Are Biotin Supplements Worth Your Time (and Money)?
24 Jun | 2019
What is biotin, actually?
Biotin has been a widespread trend in health and beauty for the past few years. From gummy vitamins to shampoo and styling products, biotin is seemingly the latest miracle cure for hair and nail issues. In reality? Biotin is just another name for vitamin B7 which is found naturally in many foods like whole grains, meat, eggs, nuts, seeds, and dairy. It’s even produced naturally by the bacteria in your stomach.
While this vitamin plays an important role in turning food into energy, there is currently no official recommended daily dosage. Moreover, a well-balanced diet should keep you from any deficiencies (barring any underlying ailment or genetic disorder). Pregnancy may cause a slight deficiency, but this can easily be remedied with the consultation of a GP and likely a course of prenatal vitamins that include biotin.
If a biotin deficiency is allowed to continue untreated, unpleasant effects include hair thinning, brittle or weak nails, rashes around the eyes, nose, and mouth, and in serious cases, even seizures. However, again, biotin deficiencies in healthy adults with no underlying conditions are exceedingly rare.
And what does science say about the effectiveness of biotin for hair growth?

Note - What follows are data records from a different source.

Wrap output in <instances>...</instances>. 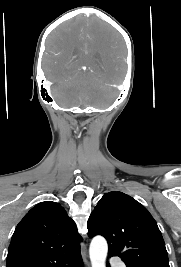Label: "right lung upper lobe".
Masks as SVG:
<instances>
[{"instance_id":"1","label":"right lung upper lobe","mask_w":181,"mask_h":267,"mask_svg":"<svg viewBox=\"0 0 181 267\" xmlns=\"http://www.w3.org/2000/svg\"><path fill=\"white\" fill-rule=\"evenodd\" d=\"M81 240L75 222L59 203L41 202L17 225L6 267H52L79 252Z\"/></svg>"}]
</instances>
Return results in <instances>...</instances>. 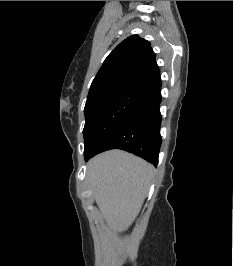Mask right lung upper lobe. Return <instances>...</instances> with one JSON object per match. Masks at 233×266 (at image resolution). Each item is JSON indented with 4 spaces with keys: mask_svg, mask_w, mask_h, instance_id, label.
I'll return each instance as SVG.
<instances>
[{
    "mask_svg": "<svg viewBox=\"0 0 233 266\" xmlns=\"http://www.w3.org/2000/svg\"><path fill=\"white\" fill-rule=\"evenodd\" d=\"M161 83L150 43L132 35L105 59L95 76L87 100L118 91L149 92Z\"/></svg>",
    "mask_w": 233,
    "mask_h": 266,
    "instance_id": "1",
    "label": "right lung upper lobe"
}]
</instances>
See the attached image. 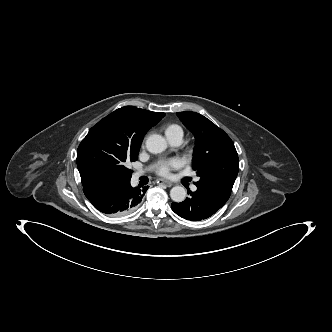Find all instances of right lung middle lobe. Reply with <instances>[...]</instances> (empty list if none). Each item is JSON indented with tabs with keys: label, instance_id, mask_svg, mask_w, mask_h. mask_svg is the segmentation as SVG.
Masks as SVG:
<instances>
[{
	"label": "right lung middle lobe",
	"instance_id": "right-lung-middle-lobe-1",
	"mask_svg": "<svg viewBox=\"0 0 332 332\" xmlns=\"http://www.w3.org/2000/svg\"><path fill=\"white\" fill-rule=\"evenodd\" d=\"M151 126L136 124L126 113L115 110L88 132L77 150L82 184L95 179H130L126 166L138 159L144 135Z\"/></svg>",
	"mask_w": 332,
	"mask_h": 332
}]
</instances>
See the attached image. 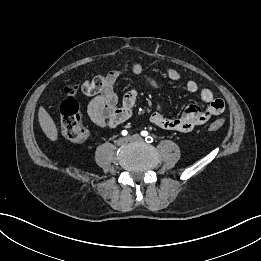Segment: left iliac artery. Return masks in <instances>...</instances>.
Returning <instances> with one entry per match:
<instances>
[{
  "label": "left iliac artery",
  "instance_id": "1",
  "mask_svg": "<svg viewBox=\"0 0 261 261\" xmlns=\"http://www.w3.org/2000/svg\"><path fill=\"white\" fill-rule=\"evenodd\" d=\"M141 135H142V136H146V137H145V141H146L147 143H152V142H153V138H152L151 136H148V132H147V131H142V132H141Z\"/></svg>",
  "mask_w": 261,
  "mask_h": 261
}]
</instances>
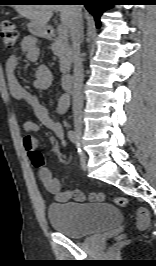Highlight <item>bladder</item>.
Listing matches in <instances>:
<instances>
[{"label":"bladder","mask_w":156,"mask_h":266,"mask_svg":"<svg viewBox=\"0 0 156 266\" xmlns=\"http://www.w3.org/2000/svg\"><path fill=\"white\" fill-rule=\"evenodd\" d=\"M47 217L56 231L71 238H82L107 230L122 220L119 210L107 203H53L47 209Z\"/></svg>","instance_id":"31cf9c89"}]
</instances>
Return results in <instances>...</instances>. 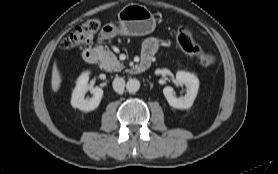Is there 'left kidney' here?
<instances>
[{"instance_id": "obj_1", "label": "left kidney", "mask_w": 278, "mask_h": 174, "mask_svg": "<svg viewBox=\"0 0 278 174\" xmlns=\"http://www.w3.org/2000/svg\"><path fill=\"white\" fill-rule=\"evenodd\" d=\"M176 81L179 85H185L187 93L183 97L177 98L174 89L167 86L163 89V94L169 105L174 108L187 109L193 105L199 89L198 78L189 72L178 71L176 73Z\"/></svg>"}]
</instances>
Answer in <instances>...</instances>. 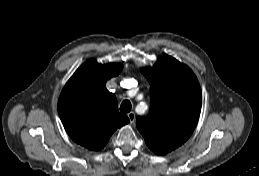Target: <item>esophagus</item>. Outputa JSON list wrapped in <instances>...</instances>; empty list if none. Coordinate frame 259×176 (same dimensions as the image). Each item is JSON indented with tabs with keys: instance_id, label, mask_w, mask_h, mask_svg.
<instances>
[{
	"instance_id": "esophagus-1",
	"label": "esophagus",
	"mask_w": 259,
	"mask_h": 176,
	"mask_svg": "<svg viewBox=\"0 0 259 176\" xmlns=\"http://www.w3.org/2000/svg\"><path fill=\"white\" fill-rule=\"evenodd\" d=\"M128 118L130 120V123H134L135 122V113L134 112L128 113Z\"/></svg>"
}]
</instances>
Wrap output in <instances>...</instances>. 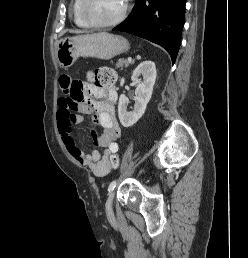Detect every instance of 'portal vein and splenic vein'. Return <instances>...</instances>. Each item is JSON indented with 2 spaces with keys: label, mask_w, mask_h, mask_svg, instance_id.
I'll list each match as a JSON object with an SVG mask.
<instances>
[{
  "label": "portal vein and splenic vein",
  "mask_w": 248,
  "mask_h": 258,
  "mask_svg": "<svg viewBox=\"0 0 248 258\" xmlns=\"http://www.w3.org/2000/svg\"><path fill=\"white\" fill-rule=\"evenodd\" d=\"M128 61H130V62H131V61H132V58H131V57H128Z\"/></svg>",
  "instance_id": "obj_1"
}]
</instances>
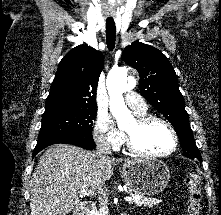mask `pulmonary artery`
I'll return each instance as SVG.
<instances>
[{
  "label": "pulmonary artery",
  "instance_id": "1",
  "mask_svg": "<svg viewBox=\"0 0 221 215\" xmlns=\"http://www.w3.org/2000/svg\"><path fill=\"white\" fill-rule=\"evenodd\" d=\"M125 101L136 114H143L147 110V105L144 99L134 91L127 92Z\"/></svg>",
  "mask_w": 221,
  "mask_h": 215
}]
</instances>
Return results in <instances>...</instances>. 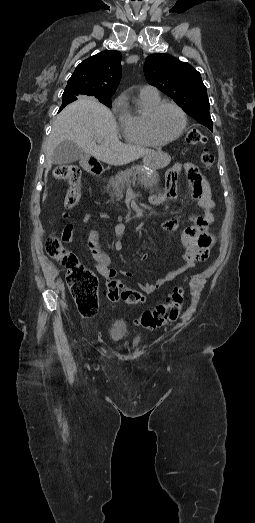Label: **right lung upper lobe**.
I'll use <instances>...</instances> for the list:
<instances>
[{"instance_id":"cb5924a9","label":"right lung upper lobe","mask_w":255,"mask_h":523,"mask_svg":"<svg viewBox=\"0 0 255 523\" xmlns=\"http://www.w3.org/2000/svg\"><path fill=\"white\" fill-rule=\"evenodd\" d=\"M121 53L116 50L103 51L82 63L68 80L62 96L59 112L69 103L82 99L110 98L121 80Z\"/></svg>"}]
</instances>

Unfortunately, there’s no scientific evidence that any dose of biotin is related to hair regrowth in healthy adults not suffering from biotin deficiency. And even in cases where healthy adults report positive results, biotin is only able to increase the strength of the hair already being grown. This in turn allows the hair to look and feel healthier and stay intact for slightly longer, but biologically biotin is not able to increase the speed at which hair grows or increase the maximum length of hair (these are frustratingly predetermined by your genetics). Any positive results will also only affect new hair growth. The average person’s hair grows at around half an inch per month, so results may not be enjoyed for months (if not years) after a supplement regimen is started.
And what about topical products like shampoos, conditioners, styling products, or serums?

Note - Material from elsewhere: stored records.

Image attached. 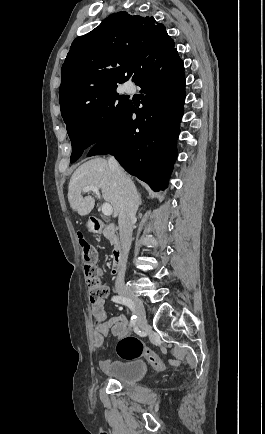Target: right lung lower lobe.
I'll list each match as a JSON object with an SVG mask.
<instances>
[{"label": "right lung lower lobe", "mask_w": 265, "mask_h": 434, "mask_svg": "<svg viewBox=\"0 0 265 434\" xmlns=\"http://www.w3.org/2000/svg\"><path fill=\"white\" fill-rule=\"evenodd\" d=\"M134 82L141 87L143 107L137 109L139 105L131 101L121 122L87 156L112 154L154 191L164 190L177 157L185 101L184 65L177 49L148 64Z\"/></svg>", "instance_id": "obj_1"}]
</instances>
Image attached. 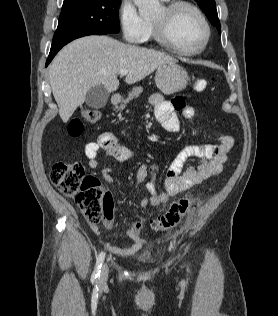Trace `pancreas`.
Wrapping results in <instances>:
<instances>
[{"label":"pancreas","mask_w":278,"mask_h":316,"mask_svg":"<svg viewBox=\"0 0 278 316\" xmlns=\"http://www.w3.org/2000/svg\"><path fill=\"white\" fill-rule=\"evenodd\" d=\"M143 88L142 87H135L132 89V91L128 94V97L122 101L120 106L118 107V110H123L126 108L127 104L130 103L134 98L139 97V95L142 93Z\"/></svg>","instance_id":"cf45deb5"}]
</instances>
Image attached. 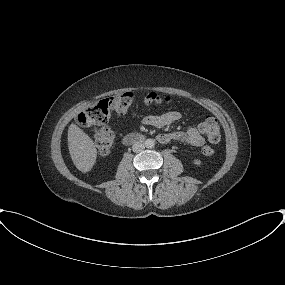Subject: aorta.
<instances>
[{"instance_id":"obj_1","label":"aorta","mask_w":285,"mask_h":285,"mask_svg":"<svg viewBox=\"0 0 285 285\" xmlns=\"http://www.w3.org/2000/svg\"><path fill=\"white\" fill-rule=\"evenodd\" d=\"M145 146L146 148H153L155 145V141L153 139H147L145 140Z\"/></svg>"}]
</instances>
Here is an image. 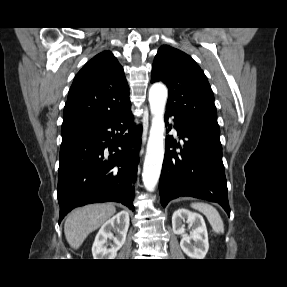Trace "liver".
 <instances>
[{
	"label": "liver",
	"mask_w": 287,
	"mask_h": 287,
	"mask_svg": "<svg viewBox=\"0 0 287 287\" xmlns=\"http://www.w3.org/2000/svg\"><path fill=\"white\" fill-rule=\"evenodd\" d=\"M115 212L113 204H91L72 211L64 224V233L69 245L78 249L87 236L103 225Z\"/></svg>",
	"instance_id": "6515ba94"
}]
</instances>
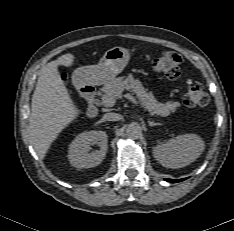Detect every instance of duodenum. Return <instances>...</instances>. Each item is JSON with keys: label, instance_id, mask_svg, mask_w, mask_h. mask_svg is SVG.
Segmentation results:
<instances>
[{"label": "duodenum", "instance_id": "1", "mask_svg": "<svg viewBox=\"0 0 234 231\" xmlns=\"http://www.w3.org/2000/svg\"><path fill=\"white\" fill-rule=\"evenodd\" d=\"M77 88L79 92L82 94V96L87 100L89 103V107L87 110V114L90 118H94L98 114V109L96 107V89L93 85L82 81L77 80Z\"/></svg>", "mask_w": 234, "mask_h": 231}]
</instances>
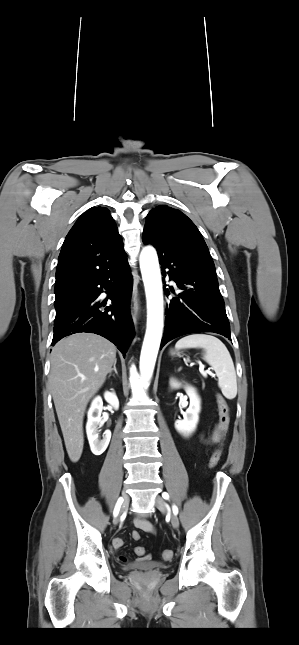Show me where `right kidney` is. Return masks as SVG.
<instances>
[{
	"mask_svg": "<svg viewBox=\"0 0 299 645\" xmlns=\"http://www.w3.org/2000/svg\"><path fill=\"white\" fill-rule=\"evenodd\" d=\"M104 398L115 410L119 408V400L114 392H105ZM102 409L103 401L98 396L92 401L87 415L86 433L91 451L94 455H101L106 450L111 439V432L109 430H106L103 433L102 439H99V428L104 423L101 418Z\"/></svg>",
	"mask_w": 299,
	"mask_h": 645,
	"instance_id": "obj_1",
	"label": "right kidney"
}]
</instances>
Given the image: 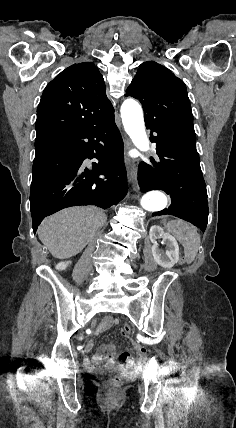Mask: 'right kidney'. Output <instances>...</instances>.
<instances>
[{"label": "right kidney", "instance_id": "1", "mask_svg": "<svg viewBox=\"0 0 236 428\" xmlns=\"http://www.w3.org/2000/svg\"><path fill=\"white\" fill-rule=\"evenodd\" d=\"M69 264H71V262H60V264H57V266H55L56 270H66V268H68Z\"/></svg>", "mask_w": 236, "mask_h": 428}]
</instances>
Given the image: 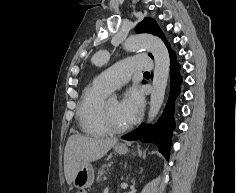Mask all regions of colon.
I'll return each mask as SVG.
<instances>
[{
    "instance_id": "obj_1",
    "label": "colon",
    "mask_w": 237,
    "mask_h": 193,
    "mask_svg": "<svg viewBox=\"0 0 237 193\" xmlns=\"http://www.w3.org/2000/svg\"><path fill=\"white\" fill-rule=\"evenodd\" d=\"M74 193H86L83 189H78Z\"/></svg>"
}]
</instances>
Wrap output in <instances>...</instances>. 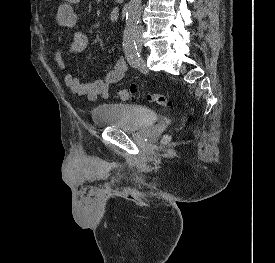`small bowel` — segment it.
<instances>
[{
	"mask_svg": "<svg viewBox=\"0 0 275 263\" xmlns=\"http://www.w3.org/2000/svg\"><path fill=\"white\" fill-rule=\"evenodd\" d=\"M81 0H66L57 10L56 25L59 28V44L64 40V30L71 29L76 25L77 14L74 5ZM120 12L114 8L108 14L110 22H117ZM88 45V37L81 31H76L69 43V51L72 53L82 52ZM54 59L57 66L64 70L66 67L63 49L61 45L56 49ZM127 62L123 58L116 60L113 69L106 73L105 78L97 79L91 83L81 82L72 73L65 75L66 86L75 94L86 96L89 100L94 101L98 97L108 98L110 95L109 87L111 84L120 82L127 73Z\"/></svg>",
	"mask_w": 275,
	"mask_h": 263,
	"instance_id": "obj_1",
	"label": "small bowel"
}]
</instances>
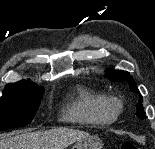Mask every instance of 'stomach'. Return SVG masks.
Segmentation results:
<instances>
[{"label": "stomach", "instance_id": "stomach-1", "mask_svg": "<svg viewBox=\"0 0 155 149\" xmlns=\"http://www.w3.org/2000/svg\"><path fill=\"white\" fill-rule=\"evenodd\" d=\"M102 145L99 137L88 135L76 141L71 149H102Z\"/></svg>", "mask_w": 155, "mask_h": 149}]
</instances>
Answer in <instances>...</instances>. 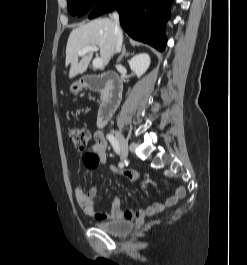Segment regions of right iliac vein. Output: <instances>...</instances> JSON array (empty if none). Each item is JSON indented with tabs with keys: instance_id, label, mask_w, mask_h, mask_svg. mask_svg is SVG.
<instances>
[{
	"instance_id": "right-iliac-vein-1",
	"label": "right iliac vein",
	"mask_w": 247,
	"mask_h": 265,
	"mask_svg": "<svg viewBox=\"0 0 247 265\" xmlns=\"http://www.w3.org/2000/svg\"><path fill=\"white\" fill-rule=\"evenodd\" d=\"M115 136H116V139L118 141V145H119V149H120L122 157L127 158V156H128V143H127L126 139L124 138V136L119 131L115 132Z\"/></svg>"
}]
</instances>
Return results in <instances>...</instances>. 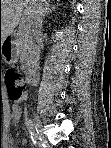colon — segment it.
Here are the masks:
<instances>
[{
    "label": "colon",
    "mask_w": 111,
    "mask_h": 148,
    "mask_svg": "<svg viewBox=\"0 0 111 148\" xmlns=\"http://www.w3.org/2000/svg\"><path fill=\"white\" fill-rule=\"evenodd\" d=\"M4 82L7 86V92L10 99L19 100L25 94L22 77L18 72L14 70L6 71L4 73Z\"/></svg>",
    "instance_id": "5ec220e1"
}]
</instances>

Biotin is a large molecule that is not readily absorbed through the skin. Afterall, your skin’s main job is to keep out what’s out and in what’s in. This, plus the fact that any biotin in these products is very likely diluted by other ingredients means any affect experienced after using these products is probably more to do with the underlying formula of the product and not the biotin itself. Like many vitamins and over-hyped ingredients added to skincare and haircare, biotin has the best chance at helping if it is allowed to nourish the hair as it grows, not after.
While there are no reported negative effects associated with extreme doses of biotin (the Mayo Clinic recommends an adult needs about 100 micrograms daily, whereas supplements range anywhere from 1,000 up to 10,000 micrograms), some users experience side effects like acne or cystic acne which, while not life threatening, can be unpleasant to say the least.
Also, keep in mind that biotin can interfere with results from blood work and indirectly lead to serious complications. For this reason it is vitally important to discuss with your GP before beginning to take any biotin supplement, and to alert any medical professional of any biotin or other supplements you are taking if they are conducting blood labs on you.
So, should you try biotin?
We recommend always consulting with your GP before taking any supplement, including biotin. If you do begin taking it, have reasonable expectations regarding results (they won’t help regrow hair, or make hair grow longer or faster, but may make your hair slightly stronger), and watch out for unwanted side effects like acne.